| ASSIGNED TASK |
Reproduce the portion of the assignment text that begins at the words "You’ll notice if" and ends after "provide the model.", substituting "estimator" for "model" wherever it occurs.

| TEXT SECTION |
···
Download the dataset Health Care Cost per Employee.csv . In this dataset you will
find data on small to mid sized local business and they’re health care costs (in
thousands, and actually it’s a bunch of other benefit costs as well, but just pretend its
health care costs and ignore why the numbers seem so high).
There are two variables, the first is the number of employees that a company has. This number ranges from a single employee up to about 100 employees. The second variable represents the average cost in benefits associated with employees.
You’ll notice if you scatter plot, benefits for a small number of employees is quite
high (image paying single payer health insurance for a few people and their families
in addition to insuring them at work Ect. Ect.).
You are tasked with the following:
1. Develop a model for estimating the average or expected average cost of benefits based on the number of employees a company has. If you develop a parametric model, provide the model.
If you develop a non parametric model, graphically represent your model overlaid on top of a scatterplot of the data. In either case document how you arrived at your final model.
2. Create a 95% confidence interval for E(avg. cost|55 employees). That is, compute a 95% confidence interval for the average cost of benefits per employee for all companies that have 55 employees.
3. Create a 95% prediction interval for E(avg.cost|55 employees).
4. Add your results from part 2 and 3 to your scatterplot
···
| EXTRACTED MATERIAL |
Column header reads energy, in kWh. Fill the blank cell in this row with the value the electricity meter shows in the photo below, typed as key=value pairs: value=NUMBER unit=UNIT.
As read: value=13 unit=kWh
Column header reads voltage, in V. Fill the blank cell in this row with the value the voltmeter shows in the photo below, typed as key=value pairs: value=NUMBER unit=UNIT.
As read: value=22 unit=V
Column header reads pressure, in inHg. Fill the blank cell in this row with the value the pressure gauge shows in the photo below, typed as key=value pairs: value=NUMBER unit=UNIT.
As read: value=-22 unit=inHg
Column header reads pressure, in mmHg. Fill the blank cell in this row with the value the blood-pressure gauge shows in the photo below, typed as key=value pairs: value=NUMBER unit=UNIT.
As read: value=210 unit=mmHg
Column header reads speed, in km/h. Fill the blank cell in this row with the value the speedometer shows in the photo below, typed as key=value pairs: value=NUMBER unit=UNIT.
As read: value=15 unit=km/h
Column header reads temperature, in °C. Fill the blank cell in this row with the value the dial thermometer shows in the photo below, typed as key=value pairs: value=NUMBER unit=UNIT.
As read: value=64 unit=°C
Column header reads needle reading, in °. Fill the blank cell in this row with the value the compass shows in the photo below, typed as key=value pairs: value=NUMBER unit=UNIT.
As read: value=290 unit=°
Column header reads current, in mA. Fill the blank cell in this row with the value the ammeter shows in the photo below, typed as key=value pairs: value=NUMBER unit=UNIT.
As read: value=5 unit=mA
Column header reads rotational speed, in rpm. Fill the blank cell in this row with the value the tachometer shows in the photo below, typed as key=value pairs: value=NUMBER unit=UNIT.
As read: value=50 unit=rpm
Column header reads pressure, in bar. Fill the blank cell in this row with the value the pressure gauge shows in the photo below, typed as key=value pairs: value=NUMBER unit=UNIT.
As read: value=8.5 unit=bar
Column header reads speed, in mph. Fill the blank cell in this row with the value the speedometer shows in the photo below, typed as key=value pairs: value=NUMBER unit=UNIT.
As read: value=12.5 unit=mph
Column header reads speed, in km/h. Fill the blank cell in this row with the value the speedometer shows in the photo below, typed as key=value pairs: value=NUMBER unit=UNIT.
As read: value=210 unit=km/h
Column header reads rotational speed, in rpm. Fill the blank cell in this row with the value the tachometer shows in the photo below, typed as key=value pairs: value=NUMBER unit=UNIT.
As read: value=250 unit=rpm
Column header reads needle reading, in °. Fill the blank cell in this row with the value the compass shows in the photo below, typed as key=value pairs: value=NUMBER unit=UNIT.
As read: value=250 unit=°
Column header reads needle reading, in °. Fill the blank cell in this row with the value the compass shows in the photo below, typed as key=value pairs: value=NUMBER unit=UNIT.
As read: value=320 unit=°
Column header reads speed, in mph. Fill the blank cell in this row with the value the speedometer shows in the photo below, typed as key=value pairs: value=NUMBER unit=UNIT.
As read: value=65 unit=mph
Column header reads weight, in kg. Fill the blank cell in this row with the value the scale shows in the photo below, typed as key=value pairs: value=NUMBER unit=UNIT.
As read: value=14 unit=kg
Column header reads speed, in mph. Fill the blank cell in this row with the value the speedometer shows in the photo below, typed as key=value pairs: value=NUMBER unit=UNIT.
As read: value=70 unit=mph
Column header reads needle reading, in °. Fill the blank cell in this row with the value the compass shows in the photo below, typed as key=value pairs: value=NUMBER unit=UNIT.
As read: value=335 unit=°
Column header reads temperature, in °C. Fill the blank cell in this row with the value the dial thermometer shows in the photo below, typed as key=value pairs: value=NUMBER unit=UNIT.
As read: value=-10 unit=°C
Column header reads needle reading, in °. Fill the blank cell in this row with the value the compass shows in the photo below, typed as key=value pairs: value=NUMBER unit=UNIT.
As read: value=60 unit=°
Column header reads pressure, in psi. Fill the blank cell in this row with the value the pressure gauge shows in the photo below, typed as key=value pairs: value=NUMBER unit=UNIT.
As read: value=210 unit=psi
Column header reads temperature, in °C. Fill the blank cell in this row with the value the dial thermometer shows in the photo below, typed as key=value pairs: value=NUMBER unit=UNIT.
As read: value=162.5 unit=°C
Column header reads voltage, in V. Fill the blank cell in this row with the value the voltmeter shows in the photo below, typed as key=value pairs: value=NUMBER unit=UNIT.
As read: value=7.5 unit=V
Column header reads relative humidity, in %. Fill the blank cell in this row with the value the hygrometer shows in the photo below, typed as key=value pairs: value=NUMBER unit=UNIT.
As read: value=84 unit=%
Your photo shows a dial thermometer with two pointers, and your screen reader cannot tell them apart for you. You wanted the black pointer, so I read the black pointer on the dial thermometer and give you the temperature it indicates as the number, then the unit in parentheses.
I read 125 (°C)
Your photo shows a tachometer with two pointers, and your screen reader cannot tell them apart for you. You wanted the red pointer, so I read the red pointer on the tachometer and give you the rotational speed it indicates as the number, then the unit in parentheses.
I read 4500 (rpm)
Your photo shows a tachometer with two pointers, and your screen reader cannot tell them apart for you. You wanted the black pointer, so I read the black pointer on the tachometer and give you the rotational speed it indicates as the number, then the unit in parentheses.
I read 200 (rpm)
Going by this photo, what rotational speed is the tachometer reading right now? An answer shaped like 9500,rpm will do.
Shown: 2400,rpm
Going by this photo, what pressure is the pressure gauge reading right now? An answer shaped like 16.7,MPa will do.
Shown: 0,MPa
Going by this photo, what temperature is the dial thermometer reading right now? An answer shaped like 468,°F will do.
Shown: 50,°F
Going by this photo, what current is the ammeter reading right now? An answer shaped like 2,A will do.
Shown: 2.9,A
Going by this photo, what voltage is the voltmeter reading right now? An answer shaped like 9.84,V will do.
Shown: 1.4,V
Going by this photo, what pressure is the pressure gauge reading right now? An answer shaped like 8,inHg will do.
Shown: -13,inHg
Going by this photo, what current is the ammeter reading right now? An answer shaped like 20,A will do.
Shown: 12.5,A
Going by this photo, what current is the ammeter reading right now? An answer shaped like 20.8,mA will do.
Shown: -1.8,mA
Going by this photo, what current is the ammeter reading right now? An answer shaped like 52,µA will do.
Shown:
···
| ANSWER |
You’ll notice if you scatter plot, benefits for a small number of employees is quite
high (image paying single payer health insurance for a few people and their families
in addition to insuring them at work Ect. Ect.).
You are tasked with the following:
1. Develop a estimator for estimating the average or expected average cost of benefits based on the number of employees a company has. If you develop a parametric estimator, provide the estimator.